**Directions for this task**
Line by line, please look for the word "azure" in the following records, then copy each line you find it in.
+ + + +
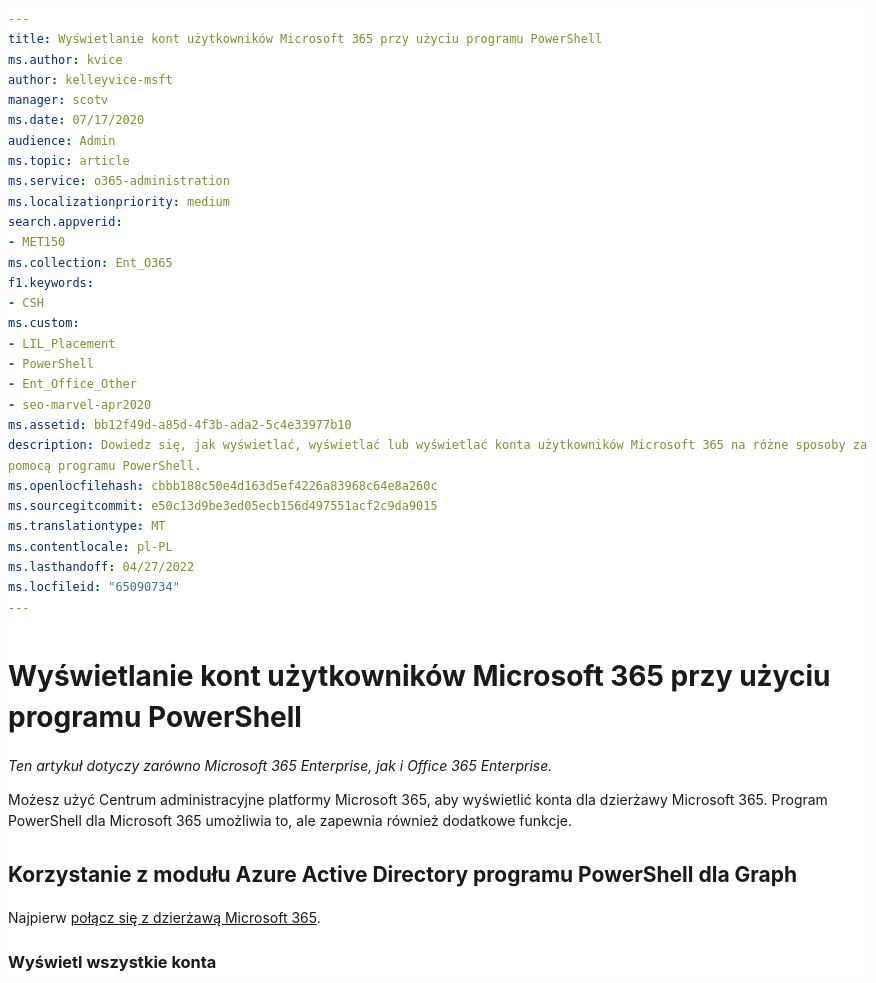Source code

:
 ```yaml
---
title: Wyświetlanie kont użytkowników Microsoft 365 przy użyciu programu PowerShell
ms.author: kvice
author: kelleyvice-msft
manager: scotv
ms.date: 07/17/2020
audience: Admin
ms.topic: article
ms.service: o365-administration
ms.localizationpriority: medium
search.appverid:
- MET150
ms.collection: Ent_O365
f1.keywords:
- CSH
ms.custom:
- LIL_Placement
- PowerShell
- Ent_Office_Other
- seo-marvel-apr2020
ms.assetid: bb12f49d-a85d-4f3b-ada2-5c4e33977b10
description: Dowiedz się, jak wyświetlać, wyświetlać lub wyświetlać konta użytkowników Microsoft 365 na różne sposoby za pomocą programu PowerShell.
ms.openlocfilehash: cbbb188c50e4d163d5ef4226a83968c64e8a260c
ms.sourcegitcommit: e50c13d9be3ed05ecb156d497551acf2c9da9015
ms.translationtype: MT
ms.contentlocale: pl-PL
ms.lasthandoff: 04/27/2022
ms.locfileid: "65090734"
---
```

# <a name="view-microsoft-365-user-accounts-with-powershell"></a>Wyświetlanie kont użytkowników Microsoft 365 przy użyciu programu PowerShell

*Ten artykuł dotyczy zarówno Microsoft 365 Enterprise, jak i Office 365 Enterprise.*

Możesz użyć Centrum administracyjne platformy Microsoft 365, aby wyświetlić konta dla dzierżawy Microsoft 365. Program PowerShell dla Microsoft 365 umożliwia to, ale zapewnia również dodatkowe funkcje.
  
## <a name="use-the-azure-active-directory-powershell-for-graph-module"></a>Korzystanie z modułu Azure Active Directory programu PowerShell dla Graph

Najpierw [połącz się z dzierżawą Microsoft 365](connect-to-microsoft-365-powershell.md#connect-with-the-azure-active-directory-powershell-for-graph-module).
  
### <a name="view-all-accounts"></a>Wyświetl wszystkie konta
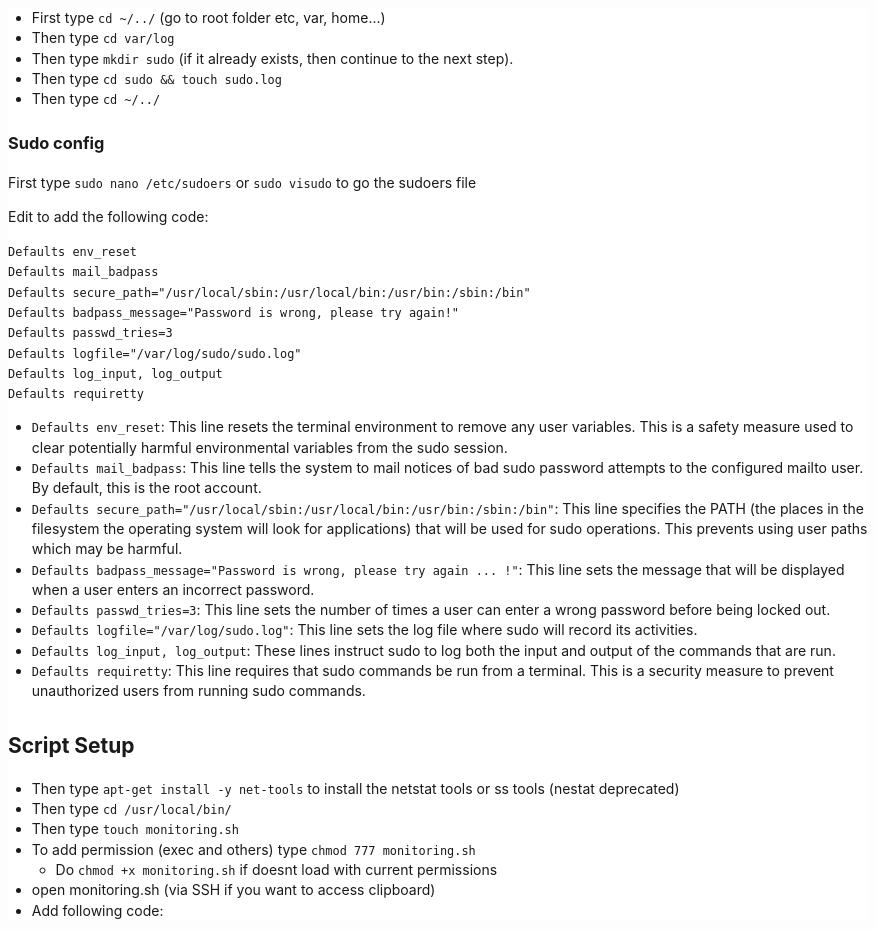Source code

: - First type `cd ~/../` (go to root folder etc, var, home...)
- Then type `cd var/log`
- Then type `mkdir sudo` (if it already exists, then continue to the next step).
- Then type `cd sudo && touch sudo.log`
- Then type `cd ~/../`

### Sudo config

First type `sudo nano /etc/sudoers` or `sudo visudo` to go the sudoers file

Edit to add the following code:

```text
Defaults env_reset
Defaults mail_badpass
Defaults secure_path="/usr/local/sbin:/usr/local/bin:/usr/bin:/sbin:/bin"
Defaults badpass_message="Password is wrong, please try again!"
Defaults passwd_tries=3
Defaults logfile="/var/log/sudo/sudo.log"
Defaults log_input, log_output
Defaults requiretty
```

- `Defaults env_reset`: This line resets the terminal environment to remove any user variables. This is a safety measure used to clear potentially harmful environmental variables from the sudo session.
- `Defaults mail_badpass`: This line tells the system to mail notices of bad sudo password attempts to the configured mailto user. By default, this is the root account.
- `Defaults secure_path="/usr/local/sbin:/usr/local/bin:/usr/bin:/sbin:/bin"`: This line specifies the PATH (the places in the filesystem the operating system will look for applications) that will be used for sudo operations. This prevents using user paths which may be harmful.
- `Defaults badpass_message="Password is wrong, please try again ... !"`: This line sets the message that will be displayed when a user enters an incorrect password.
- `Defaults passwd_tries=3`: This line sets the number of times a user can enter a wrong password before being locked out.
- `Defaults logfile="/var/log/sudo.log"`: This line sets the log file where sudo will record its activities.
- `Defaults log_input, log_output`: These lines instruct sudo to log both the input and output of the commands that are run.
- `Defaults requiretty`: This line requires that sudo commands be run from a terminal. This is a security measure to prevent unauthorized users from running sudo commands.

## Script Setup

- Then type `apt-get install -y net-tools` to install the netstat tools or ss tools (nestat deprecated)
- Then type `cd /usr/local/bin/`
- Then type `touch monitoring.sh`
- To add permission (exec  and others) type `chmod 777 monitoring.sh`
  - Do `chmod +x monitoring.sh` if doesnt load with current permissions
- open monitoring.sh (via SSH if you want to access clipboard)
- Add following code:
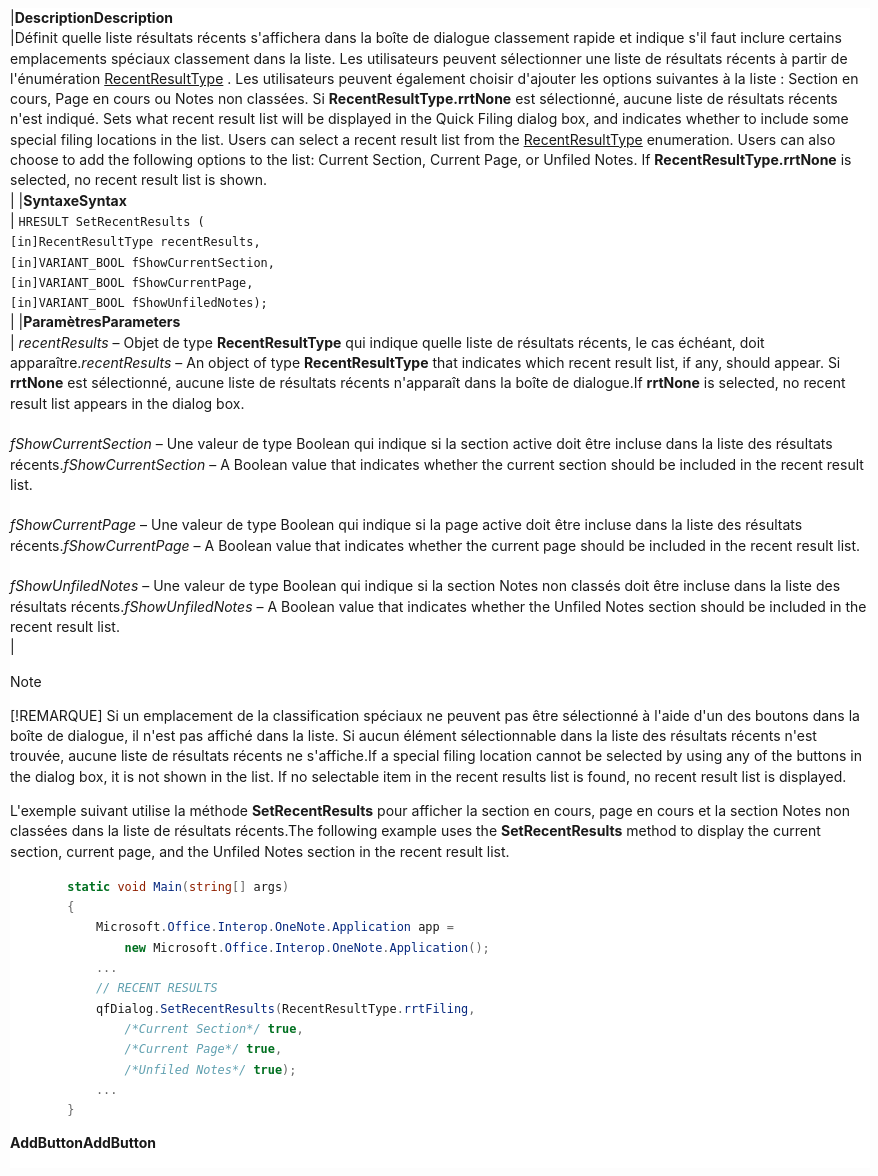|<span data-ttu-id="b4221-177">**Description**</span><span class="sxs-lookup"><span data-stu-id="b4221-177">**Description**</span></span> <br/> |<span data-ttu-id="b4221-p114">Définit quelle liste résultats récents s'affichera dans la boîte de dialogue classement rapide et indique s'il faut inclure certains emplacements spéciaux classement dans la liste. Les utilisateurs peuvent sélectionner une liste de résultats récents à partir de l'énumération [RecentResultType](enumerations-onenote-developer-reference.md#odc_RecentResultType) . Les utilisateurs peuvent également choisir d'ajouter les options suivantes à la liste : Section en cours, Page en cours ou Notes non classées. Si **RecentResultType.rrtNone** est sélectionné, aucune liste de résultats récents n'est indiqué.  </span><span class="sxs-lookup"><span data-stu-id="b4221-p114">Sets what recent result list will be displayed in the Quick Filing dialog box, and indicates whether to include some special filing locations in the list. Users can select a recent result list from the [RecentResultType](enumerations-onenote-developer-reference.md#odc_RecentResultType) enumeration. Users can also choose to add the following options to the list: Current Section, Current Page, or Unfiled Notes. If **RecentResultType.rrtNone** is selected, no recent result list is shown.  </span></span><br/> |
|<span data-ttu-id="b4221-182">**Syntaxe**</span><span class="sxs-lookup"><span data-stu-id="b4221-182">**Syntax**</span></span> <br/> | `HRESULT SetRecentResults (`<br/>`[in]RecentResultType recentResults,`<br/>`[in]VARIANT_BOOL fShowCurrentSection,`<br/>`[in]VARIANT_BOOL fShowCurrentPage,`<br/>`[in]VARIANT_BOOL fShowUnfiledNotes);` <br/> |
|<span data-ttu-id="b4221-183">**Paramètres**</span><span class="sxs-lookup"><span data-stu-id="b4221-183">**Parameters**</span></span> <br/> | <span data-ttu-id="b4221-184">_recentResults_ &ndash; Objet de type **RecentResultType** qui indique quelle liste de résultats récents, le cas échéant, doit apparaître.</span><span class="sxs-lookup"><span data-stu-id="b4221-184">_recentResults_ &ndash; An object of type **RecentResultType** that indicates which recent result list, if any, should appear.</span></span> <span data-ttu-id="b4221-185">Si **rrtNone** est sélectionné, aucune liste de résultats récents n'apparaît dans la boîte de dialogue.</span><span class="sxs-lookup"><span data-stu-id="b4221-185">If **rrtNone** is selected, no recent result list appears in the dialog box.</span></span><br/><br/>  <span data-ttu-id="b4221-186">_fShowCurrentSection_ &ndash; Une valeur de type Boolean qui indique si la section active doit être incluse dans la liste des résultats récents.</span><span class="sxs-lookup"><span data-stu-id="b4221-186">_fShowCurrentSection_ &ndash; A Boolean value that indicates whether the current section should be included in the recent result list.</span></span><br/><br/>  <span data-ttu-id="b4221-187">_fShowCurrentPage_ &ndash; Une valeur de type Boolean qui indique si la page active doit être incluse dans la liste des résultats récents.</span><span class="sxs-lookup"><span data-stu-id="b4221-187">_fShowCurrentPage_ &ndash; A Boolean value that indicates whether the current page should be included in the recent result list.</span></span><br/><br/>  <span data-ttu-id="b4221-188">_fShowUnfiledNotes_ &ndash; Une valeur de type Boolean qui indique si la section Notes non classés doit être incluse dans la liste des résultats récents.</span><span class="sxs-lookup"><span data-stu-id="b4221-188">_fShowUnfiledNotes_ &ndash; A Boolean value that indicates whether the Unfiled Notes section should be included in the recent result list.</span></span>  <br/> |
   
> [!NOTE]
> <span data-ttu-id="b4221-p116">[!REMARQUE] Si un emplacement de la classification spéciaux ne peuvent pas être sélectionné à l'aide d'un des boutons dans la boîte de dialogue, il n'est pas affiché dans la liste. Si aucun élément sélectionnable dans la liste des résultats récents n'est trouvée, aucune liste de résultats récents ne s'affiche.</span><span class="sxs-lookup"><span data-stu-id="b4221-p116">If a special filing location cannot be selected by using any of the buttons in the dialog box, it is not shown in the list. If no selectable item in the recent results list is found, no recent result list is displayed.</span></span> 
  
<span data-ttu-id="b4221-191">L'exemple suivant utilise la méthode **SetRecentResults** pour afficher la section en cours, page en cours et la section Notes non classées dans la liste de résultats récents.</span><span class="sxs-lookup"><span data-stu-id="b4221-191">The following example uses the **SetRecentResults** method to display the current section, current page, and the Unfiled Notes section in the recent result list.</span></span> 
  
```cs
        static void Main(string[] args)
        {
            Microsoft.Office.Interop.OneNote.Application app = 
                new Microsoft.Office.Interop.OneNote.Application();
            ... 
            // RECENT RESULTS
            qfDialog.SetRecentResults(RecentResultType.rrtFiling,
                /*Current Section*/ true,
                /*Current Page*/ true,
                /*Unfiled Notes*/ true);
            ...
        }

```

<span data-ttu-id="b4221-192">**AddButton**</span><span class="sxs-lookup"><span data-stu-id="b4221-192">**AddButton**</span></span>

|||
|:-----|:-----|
+ + + +
**Result below**
## <a name="use-the-azure-active-directory-powershell-for-graph-module"></a>Korzystanie z modułu Azure Active Directory programu PowerShell dla Graph
Najpierw [połącz się z dzierżawą Microsoft 365](connect-to-microsoft-365-powershell.md#connect-with-the-azure-active-directory-powershell-for-graph-module).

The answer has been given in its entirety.